> Provided records
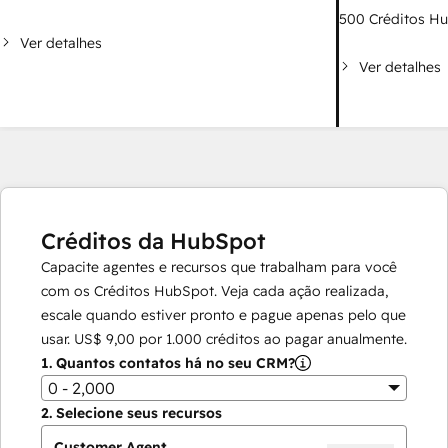
500
Créditos H
Ver detalhes
Ver detalhes
Créditos da HubSpot
Capacite agentes e recursos que trabalham para você
com os Créditos HubSpot. Veja cada ação realizada,
escale quando estiver pronto e pague apenas pelo que
usar.
US$ 9,00
por
1.000
créditos ao pagar anualmente.
1.
Quantos contatos há no seu CRM?
0 - 2,000
2.
Selecione seus recursos
Customer Agent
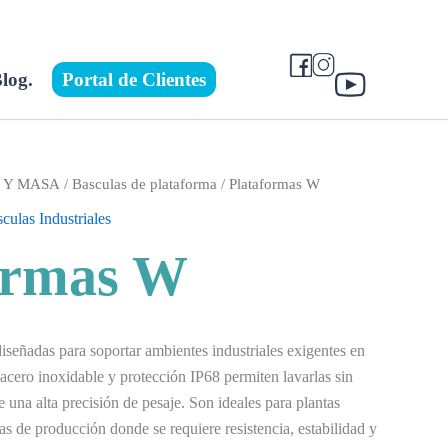
log.
Portal de Clientes
O Y MASA
/
Basculas de plataforma
/ Plataformas W
culas Industriales
ormas W
iseñadas para soportar ambientes industriales exigentes en
acero inoxidable y protección IP68 permiten lavarlas sin
 una alta precisión de pesaje. Son ideales para plantas
as de producción donde se requiere resistencia, estabilidad y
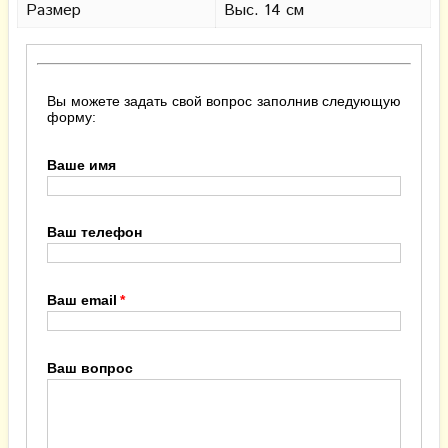
Размер
Выс. 14 см
Вы можете задать свой вопрос заполнив следующую
форму:
Ваше имя
Ваш телефон
Ваш email
Ваш вопрос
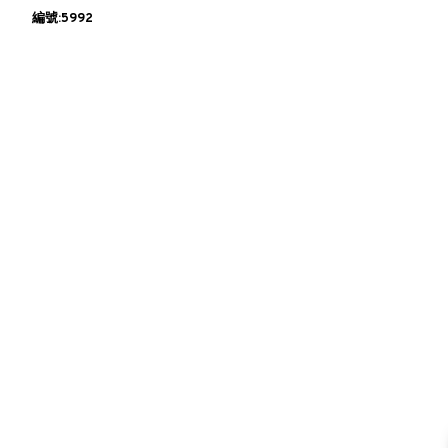
編號:5992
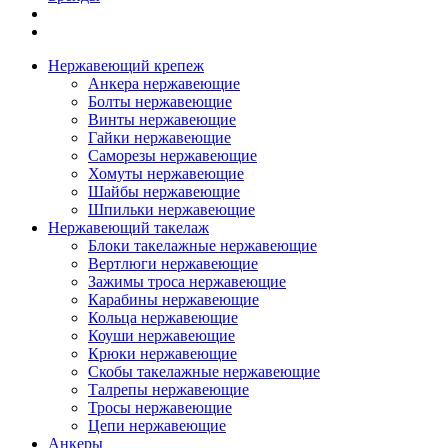
Нержавеющий крепеж
Анкера нержавеющие
Болты нержавеющие
Винты нержавеющие
Гайки нержавеющие
Саморезы нержавеющие
Хомуты нержавеющие
Шайбы нержавеющие
Шпильки нержавеющие
Нержавеющий такелаж
Блоки такелажные нержавеющие
Вертлюги нержавеющие
Зажимы троса нержавеющие
Карабины нержавеющие
Кольца нержавеющие
Коуши нержавеющие
Крюки нержавеющие
Скобы такелажные нержавеющие
Талрепы нержавеющие
Тросы нержавеющие
Цепи нержавеющие
Анкеры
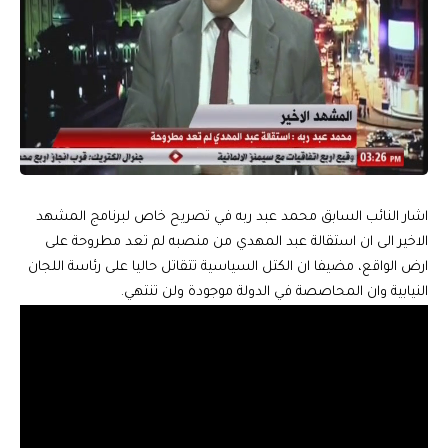
اشار النائب السابق محمد عبد ربه في تصريح خاص لبرنامج المشهد
الاخير الى ان استقالة عبد المهدي من منصبه لم تعد مطروحة على
ارض الواقع، مضيفا ان الكتل السياسية تتقاتل حاليا على رئاسة اللجان
النيابية وان المحاصصة في الدولة موجودة ولن تنتهي.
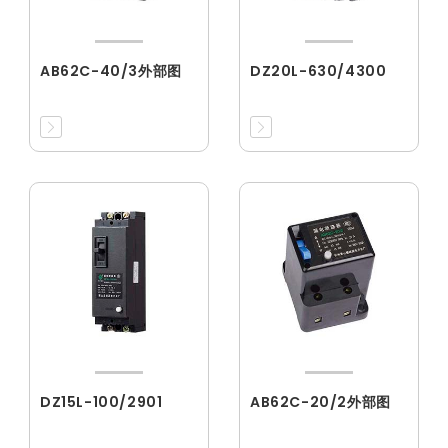
AB62C-40/3外部图
DZ20L-630/4300
DZ15L-100/2901
AB62C-20/2外部图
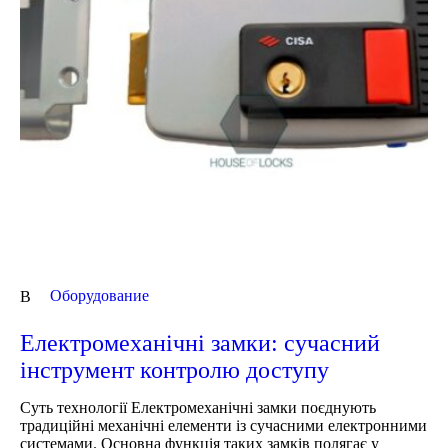
Оборудование
В
Електромеханічні замки: сучасний
інструмент контролю доступу
Суть технології Електромеханічні замки поєднують
традиційні механічні елементи із сучасними електронними
системами. Основна функція таких замків полягає у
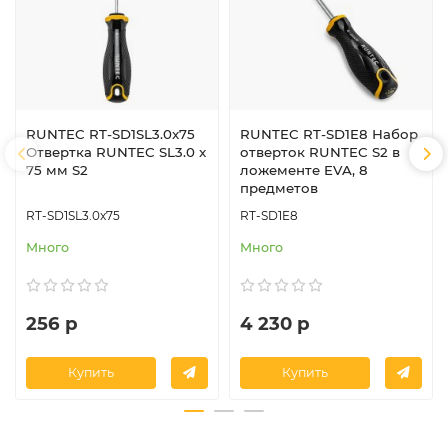
RUNTEC RT-SD1SL3.0x75
RUNTEC RT-SD1E8 Набор
Отвертка RUNTEC SL3.0 x
отверток RUNTEC S2 в
75 мм S2
ложементе EVA, 8
предметов
RT-SD1SL3.0x75
RT-SD1E8
Много
Много
256 р
4 230 р
Купить
Купить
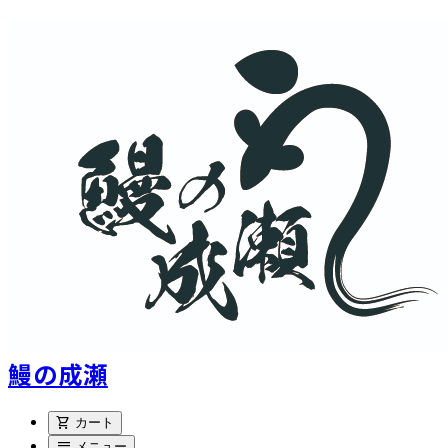
鰻の成瀬
shopping_cart
カート
menu
メニュー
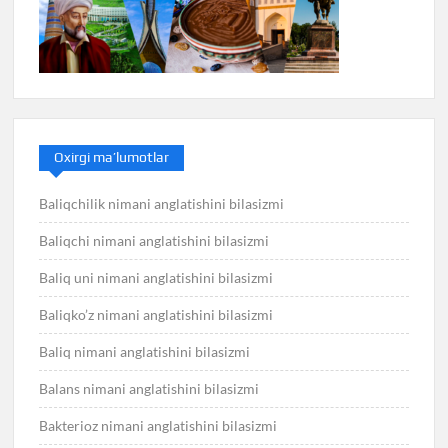
Oxirgi ma’lumotlar
Baliqchilik nimani anglatishini bilasizmi
Baliqchi nimani anglatishini bilasizmi
Baliq uni nimani anglatishini bilasizmi
Baliqko’z nimani anglatishini bilasizmi
Baliq nimani anglatishini bilasizmi
Balans nimani anglatishini bilasizmi
Bakterioz nimani anglatishini bilasizmi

> Exercise brief
Excluding every picture, write out each record word for word.

> Result
500
Créditos H
Ver detalhes
Ver detalhes
Créditos da HubSpot
Capacite agentes e recursos que trabalham para você
com os Créditos HubSpot. Veja cada ação realizada,
escale quando estiver pronto e pague apenas pelo que
usar.
US$ 9,00
por
1.000
créditos ao pagar anualmente.
1.
Quantos contatos há no seu CRM?
0 - 2,000
2.
Selecione seus recursos
Customer Agent
log.
Portal de Clientes
O Y MASA
/
Basculas de plataforma
/ Plataformas W
culas Industriales
ormas W
iseñadas para soportar ambientes industriales exigentes en
acero inoxidable y protección IP68 permiten lavarlas sin
 una alta precisión de pesaje. Son ideales para plantas
as de producción donde se requiere resistencia, estabilidad y
Размер
Выс. 14 см
Вы можете задать свой вопрос заполнив следующую
форму:
Ваше имя
Ваш телефон
Ваш email
Ваш вопрос
編號:5992
Нержавеющий крепеж
Анкера нержавеющие
Болты нержавеющие
Винты нержавеющие
Гайки нержавеющие
Саморезы нержавеющие
Хомуты нержавеющие
Шайбы нержавеющие
Шпильки нержавеющие
Нержавеющий такелаж
Блоки такелажные нержавеющие
Вертлюги нержавеющие
Зажимы троса нержавеющие
Карабины нержавеющие
Кольца нержавеющие
Коуши нержавеющие
Крюки нержавеющие
Скобы такелажные нержавеющие
Талрепы нержавеющие
Тросы нержавеющие
Цепи нержавеющие
Анкеры
اشار النائب السابق محمد عبد ربه في تصريح خاص لبرنامج المشهد
الاخير الى ان استقالة عبد المهدي من منصبه لم تعد مطروحة على
ارض الواقع، مضيفا ان الكتل السياسية تتقاتل حاليا على رئاسة اللجان
النيابية وان المحاصصة في الدولة موجودة ولن تنتهي.
AB62C-40/3外部图
DZ20L-630/4300
DZ15L-100/2901
AB62C-20/2外部图
Оборудование
В
Електромеханічні замки: сучасний
інструмент контролю доступу
Суть технології Електромеханічні замки поєднують
традиційні механічні елементи із сучасними електронними
системами. Основна функція таких замків полягає у
RUNTEC RT-SD1SL3.0x75
RUNTEC RT-SD1E8 Набор
Отвертка RUNTEC SL3.0 x
отверток RUNTEC S2 в
75 мм S2
ложементе EVA, 8
предметов
RT-SD1SL3.0x75
RT-SD1E8
Много
Много
256 р
4 230 р
Купить
Купить
鰻の成瀬
shopping_cart
カート
menu
メニュー
Oxirgi ma’lumotlar
Baliqchilik nimani anglatishini bilasizmi
Baliqchi nimani anglatishini bilasizmi
Baliq uni nimani anglatishini bilasizmi
Baliqko’z nimani anglatishini bilasizmi
Baliq nimani anglatishini bilasizmi
Balans nimani anglatishini bilasizmi
Bakterioz nimani anglatishini bilasizmi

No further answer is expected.